Christopher McPartland, left, and ex-Suffolk District Attorney Thomas Spota, second from...

Christopher McPartland, left, and ex-Suffolk District Attorney Thomas Spota, second from right, leave federal court in Central Islip with attorneys Wednesday. Credit: Barry Sloan

A federal judge said Wednesday that she intends to have the trial of former Suffolk District Attorney Thomas Spota and a key aide start as scheduled, after defense attorneys asked for a delay due to possible difficulties in getting emails of two prosecution witnesses who are unnamed Suffolk police officers.

The trial of Spota and the head of his anti-corruption unit, Christopher McPartland, on cover-up and obstruction charges in relation to the beating of a man by former Suffolk Police Chief James Burke, is scheduled to begin Nov. 12. It is expected to last three to four weeks.

At a hearing Wednesday, defense attorneys had asked for a trial delay of at least a week. U.S. District Judge Joan Azrack, at the federal court in Central Islip, denied that request.

Azrack, who has a number of other cases pending, said she might grant a delay of a day or two at most, but would issue an order to the vendor who has the emails to produce them as expeditiously as possible for the defense.

Federal prosecutors have said the email system for Suffolk County employees is so old-fashioned that to get the emails of people they were interested in, they had to get the records of all employees in bulk and spend hundreds of thousands of dollars for a vendor to extract those records. The email records that the government obtained were those of Spota, McPartland and seven other unnamed people, officials have said.

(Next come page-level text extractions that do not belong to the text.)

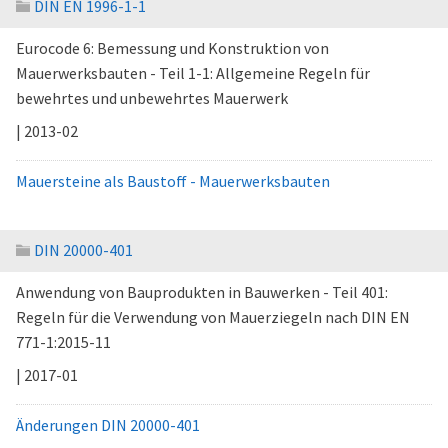
DIN EN 1996-1-1
Eurocode 6: Bemessung und Konstruktion von
Mauerwerksbauten - Teil 1-1: Allgemeine Regeln für
bewehrtes und unbewehrtes Mauerwerk
| 2013-02
Mauersteine als Baustoff - Mauerwerksbauten
DIN 20000-401
Anwendung von Bauprodukten in Bauwerken - Teil 401:
Regeln für die Verwendung von Mauerziegeln nach DIN EN
771-1:2015-11
| 2017-01
Änderungen DIN 20000-401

Defense attorneys had initially argued that the government should provide the two prosecution witnesses' emails to the defense because the government had all Suffolk employees' emails. But Azrack ruled that if the defense wanted emails of specific people, they should separately contract with the vendor and pay for them.

Prosecutors said they had no interest in obtaining the emails of the two prosecution witnesses,  according to court testimony.

Spota, 78, of Mount Sinai, and McPartland, 53, of Northport, are each charged with four felony counts in the cover-up and obstruction case involving the beating of a man in police custody by Spota’s longtime protégé Burke.

Burke, once the highest-ranking Suffolk uniformed police officer, had served most of a 46-month federal prison sentence and was released last year after pleading guilty in 2016 to obstruction of justice and violating the civil rights of Christopher Loeb, the man in custody. Loeb had been arrested for breaking into Burke’s department sport utility vehicle and stealing a duffel bag containing a police gun belt, ammunition, a box of cigars, and pornography.

Spota and McPartland are charged with conspiracy to tamper with witnesses and obstruct an official proceeding; witness tampering and obstruction of an official proceeding; obstruction of justice; and accessory after the fact to the deprivation of civil rights.   

Spota’s defense attorney, Alan Vinegrad, and McPartland’s defense attorney, Larry Krantz, declined to comment afterward, as did Eastern District federal prosecutors Lara Treinis Gatz, Nicole Boeckmann, Justina Geraci and Michael Maffei.